Und schon damals war es ein Revival-Treffen, denn die Zeiten, als sich VfV und 05 regelmäßig zu Fußballspielen trafen, liegen noch viel weiter zurück. In den wilden 1960er Jahren gab es hitzige Derbys in der Regionalliga Nord, ehe „Tante Hilde“, wie der VfV gerne genannt wurde, ab 1967 auf eine traurige Tournee durch unterklassige Ligen ging.
Nun aber zum heutigen Spiel, in dem sich zwei Klubs gegenüber stehen, denen ihre turbulente Geschichte anzusehen ist. Über den Wandel vom 1. SC zum RSV 05 muss nichts gesagt werden. Aus dem VfV wurde derweil der VfV Borussia 06, und das ist insofern pikant, als es einen Zusammenschluss zweier zwar benachbarter aber nicht gerade befreundeter Vereine bedeutete.
Der VfV datiert aus dem Jahr 1945 und transportiert mit seinem Namen – Verein für Volkssport – die Situation nach dem Krieg. Die Alliierten hatten Arbeitersportler mit der Neuorganisation des Sports beauftragt, und die verwirklichten prompt ihren alten Traum vom klassenlosen „Volkssport“. Als die bürgerlichen Verbände wieder die Regie übernahmen wurde jener überall still und heimlich zu Grabe getragen. Nicht jedoch in Hildesheim. Dass der VfV an seinem Namen festhielt, war dem Umstand zu verdanken, dass er ein Klubsammelsurium war. Rund 15 Vereine lebten im VfV fort – darunter der HSV 07, mit dem 05 in den 1930er Jahren in der Gauliga gespielt hatte. Alte Freunde eben.
________
## Arbeitsauftrag 1
Erläutern Sie in einem bis drei Sätzen, warum der VfV laut dem Textauszug über die Hildesheimer Fußballvereine an seinem Namen festhielt.
## Arbeitsauftrag 2
Schreiben Sie den Textauszug über die Geschichte der Hildesheimer Fußballvereine VfV und 05 weiter.
Die Zeilen werden zur Bearbeitung nicht gebraucht.

## Verfügbare Daten
________
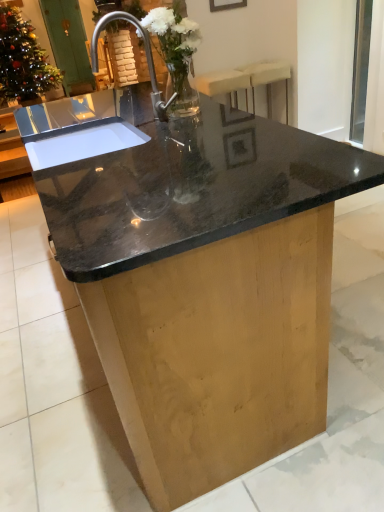
The image size is (384, 512). What do you see at coordinates (226, 4) in the screenshot?
I see `matte black picture frame at upper center` at bounding box center [226, 4].

The width and height of the screenshot is (384, 512). What do you see at coordinates (23, 60) in the screenshot? I see `translucent glass vase at upper left, which is counted as the first floral arrangement, starting from the back` at bounding box center [23, 60].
________
## Schriftliche Antwort 1
Der VfV behielt seinen Namen, weil er ein Klubsammelsurium war. Rund 15 Vereine lebten in ihm fort, darunter der HSV 07.

## Schriftliche Antwort 2
Ihre größten Jahre feierten die Rot-Weißen nach dem Aufstieg in die Oberliga Nord 1958. Legendärer Höhepunkt: ein 3:0-Sieg über Uwe Seelers HSV 1961, dem die ewige Hildesheimer Rekordkulisse von 26.000 Zuschauern beiwohnte.
Und Borussia 06? Die Blütezeit der Rot-Gelben von der Lademühle waren die 1930er Jahre. Nach dem Krieg kickten sie noch ein paar Jahre in der 2. Liga (und traf dort 1959/60 auf 05), ehe es tief hinab in den Ligakeller ging.
2003 kam es zur Fusion zum VfV Borussia 06, und so stehen sich die Freunde von einst heute erstmals im neuen Gewand im Kampf um Ligapunkte gegenüber. Aber schon Franz Beckenbauer wusste „Alte Freunde kann niemand trennen“.
Willkommen in Göttingen, Tante Hilde!